TV5MONDE : Quelles sont les difficultés rencontrées par les rappeurs marocains ? 

Anissa Rami : Pour que les artistes soient signés dans des labels, il n’y a pas de structures, ni dans les pays africains. Il va donc quand même falloir se démarquer, être connu à l’étranger pour être signé. El Grande Toto par exemple est signé en France. Il va donc quand même y avoir cette difficulté là. 

Pour vraiment être connu et en vivre, on n’en est pas là.

 

Anissa Rami, journaliste spécialiste du rap

Je pense qu’il y a des volontés de créer ses propres labels sur place, mais c’est difficile. On peut faire du rap, mais on ne peut pas gagner sa vie avec. Après, il y a quand même les concerts et des labels indépendants. Par exemple, le collectif Naar, qui s’est organisé en indépendant pour faire des liens entre les rappeurs avait cette volonté-là, de faire son propre collectif. 
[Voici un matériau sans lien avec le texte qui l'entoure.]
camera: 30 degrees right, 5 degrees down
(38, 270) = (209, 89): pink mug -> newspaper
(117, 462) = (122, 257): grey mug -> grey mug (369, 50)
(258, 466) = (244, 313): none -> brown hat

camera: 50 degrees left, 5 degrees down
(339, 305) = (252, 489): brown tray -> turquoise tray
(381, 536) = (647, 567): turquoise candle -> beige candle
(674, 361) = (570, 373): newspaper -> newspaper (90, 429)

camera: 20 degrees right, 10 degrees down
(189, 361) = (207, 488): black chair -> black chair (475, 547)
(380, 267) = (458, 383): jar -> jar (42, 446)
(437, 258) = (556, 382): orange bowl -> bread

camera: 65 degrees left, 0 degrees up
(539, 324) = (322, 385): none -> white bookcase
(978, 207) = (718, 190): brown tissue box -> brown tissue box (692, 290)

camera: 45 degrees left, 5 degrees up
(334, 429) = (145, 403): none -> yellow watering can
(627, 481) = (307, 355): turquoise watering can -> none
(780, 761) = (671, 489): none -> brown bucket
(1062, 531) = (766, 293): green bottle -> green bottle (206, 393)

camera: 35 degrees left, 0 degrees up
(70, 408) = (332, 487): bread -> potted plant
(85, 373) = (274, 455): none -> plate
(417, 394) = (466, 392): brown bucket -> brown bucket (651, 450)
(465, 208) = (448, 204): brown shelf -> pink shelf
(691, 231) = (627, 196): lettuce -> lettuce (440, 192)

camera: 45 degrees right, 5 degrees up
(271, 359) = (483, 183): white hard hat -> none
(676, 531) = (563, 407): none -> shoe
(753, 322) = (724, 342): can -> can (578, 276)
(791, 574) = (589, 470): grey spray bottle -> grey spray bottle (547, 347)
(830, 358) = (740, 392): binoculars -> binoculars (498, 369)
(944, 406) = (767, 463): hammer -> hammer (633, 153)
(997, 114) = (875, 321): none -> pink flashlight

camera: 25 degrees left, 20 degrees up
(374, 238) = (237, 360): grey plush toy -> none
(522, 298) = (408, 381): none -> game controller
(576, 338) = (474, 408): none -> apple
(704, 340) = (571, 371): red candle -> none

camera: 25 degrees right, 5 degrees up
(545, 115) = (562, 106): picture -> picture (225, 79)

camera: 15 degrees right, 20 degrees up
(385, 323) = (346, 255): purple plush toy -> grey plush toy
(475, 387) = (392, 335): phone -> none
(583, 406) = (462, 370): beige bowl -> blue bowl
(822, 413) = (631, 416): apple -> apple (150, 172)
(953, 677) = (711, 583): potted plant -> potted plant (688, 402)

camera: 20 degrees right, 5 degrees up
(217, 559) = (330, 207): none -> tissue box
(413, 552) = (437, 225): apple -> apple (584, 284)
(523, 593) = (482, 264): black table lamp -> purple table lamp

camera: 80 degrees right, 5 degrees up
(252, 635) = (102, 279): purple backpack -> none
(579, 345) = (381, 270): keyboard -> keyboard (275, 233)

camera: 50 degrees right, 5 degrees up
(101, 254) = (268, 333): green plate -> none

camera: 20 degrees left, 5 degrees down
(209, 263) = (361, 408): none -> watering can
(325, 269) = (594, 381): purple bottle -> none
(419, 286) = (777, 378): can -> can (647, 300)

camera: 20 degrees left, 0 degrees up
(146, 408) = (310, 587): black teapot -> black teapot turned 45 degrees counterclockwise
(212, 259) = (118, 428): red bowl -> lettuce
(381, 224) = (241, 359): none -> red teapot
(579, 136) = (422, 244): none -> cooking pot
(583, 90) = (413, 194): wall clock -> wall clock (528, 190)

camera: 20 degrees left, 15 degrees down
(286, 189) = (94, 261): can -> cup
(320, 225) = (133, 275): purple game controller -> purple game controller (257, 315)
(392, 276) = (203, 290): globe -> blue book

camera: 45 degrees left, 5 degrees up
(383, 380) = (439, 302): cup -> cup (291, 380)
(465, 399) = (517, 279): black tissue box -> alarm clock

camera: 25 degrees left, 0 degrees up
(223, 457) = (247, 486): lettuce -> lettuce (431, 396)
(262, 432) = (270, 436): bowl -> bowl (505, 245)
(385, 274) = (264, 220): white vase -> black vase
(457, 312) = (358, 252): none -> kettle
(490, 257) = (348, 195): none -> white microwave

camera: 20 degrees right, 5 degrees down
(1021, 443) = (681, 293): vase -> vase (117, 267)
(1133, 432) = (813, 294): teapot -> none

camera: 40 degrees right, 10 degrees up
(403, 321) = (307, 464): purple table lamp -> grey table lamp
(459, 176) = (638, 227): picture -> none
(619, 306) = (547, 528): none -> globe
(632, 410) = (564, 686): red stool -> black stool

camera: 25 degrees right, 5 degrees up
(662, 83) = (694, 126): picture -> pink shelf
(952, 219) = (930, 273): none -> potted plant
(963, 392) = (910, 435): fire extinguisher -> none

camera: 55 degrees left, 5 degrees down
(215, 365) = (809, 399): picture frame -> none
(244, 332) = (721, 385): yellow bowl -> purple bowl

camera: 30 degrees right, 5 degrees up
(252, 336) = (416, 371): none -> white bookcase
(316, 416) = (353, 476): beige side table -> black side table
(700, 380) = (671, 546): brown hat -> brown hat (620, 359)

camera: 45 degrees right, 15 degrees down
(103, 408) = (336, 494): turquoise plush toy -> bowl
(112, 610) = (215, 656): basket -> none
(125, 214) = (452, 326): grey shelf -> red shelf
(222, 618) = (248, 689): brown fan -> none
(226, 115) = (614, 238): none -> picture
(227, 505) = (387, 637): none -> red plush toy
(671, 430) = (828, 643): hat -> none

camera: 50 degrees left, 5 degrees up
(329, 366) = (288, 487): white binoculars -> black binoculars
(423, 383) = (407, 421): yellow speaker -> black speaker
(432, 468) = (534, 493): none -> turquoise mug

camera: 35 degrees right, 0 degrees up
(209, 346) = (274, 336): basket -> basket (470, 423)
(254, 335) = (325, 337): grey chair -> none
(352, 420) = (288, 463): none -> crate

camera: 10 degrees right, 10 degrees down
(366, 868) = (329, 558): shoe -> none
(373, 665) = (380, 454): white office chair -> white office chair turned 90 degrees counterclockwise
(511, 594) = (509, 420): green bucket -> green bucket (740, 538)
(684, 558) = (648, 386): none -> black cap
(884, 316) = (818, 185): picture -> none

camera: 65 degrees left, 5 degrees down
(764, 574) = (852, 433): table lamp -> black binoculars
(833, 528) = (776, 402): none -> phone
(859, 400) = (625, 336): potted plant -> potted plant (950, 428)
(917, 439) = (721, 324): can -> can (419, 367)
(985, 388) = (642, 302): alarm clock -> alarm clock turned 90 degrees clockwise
Pour vraiment être connu et en vivre, on n’en est pas là. Cette difficulté de structuration dans les pays africains est en train d’éclore. C’est les 50 ans du rap, mais il y a 50 ans, il n’y avait pas de structures ni aux États-Unis ni en France. Comme c’est naissant au Maroc, les structures sont en cours. L’avenir, c’est d’être signé dans son pays.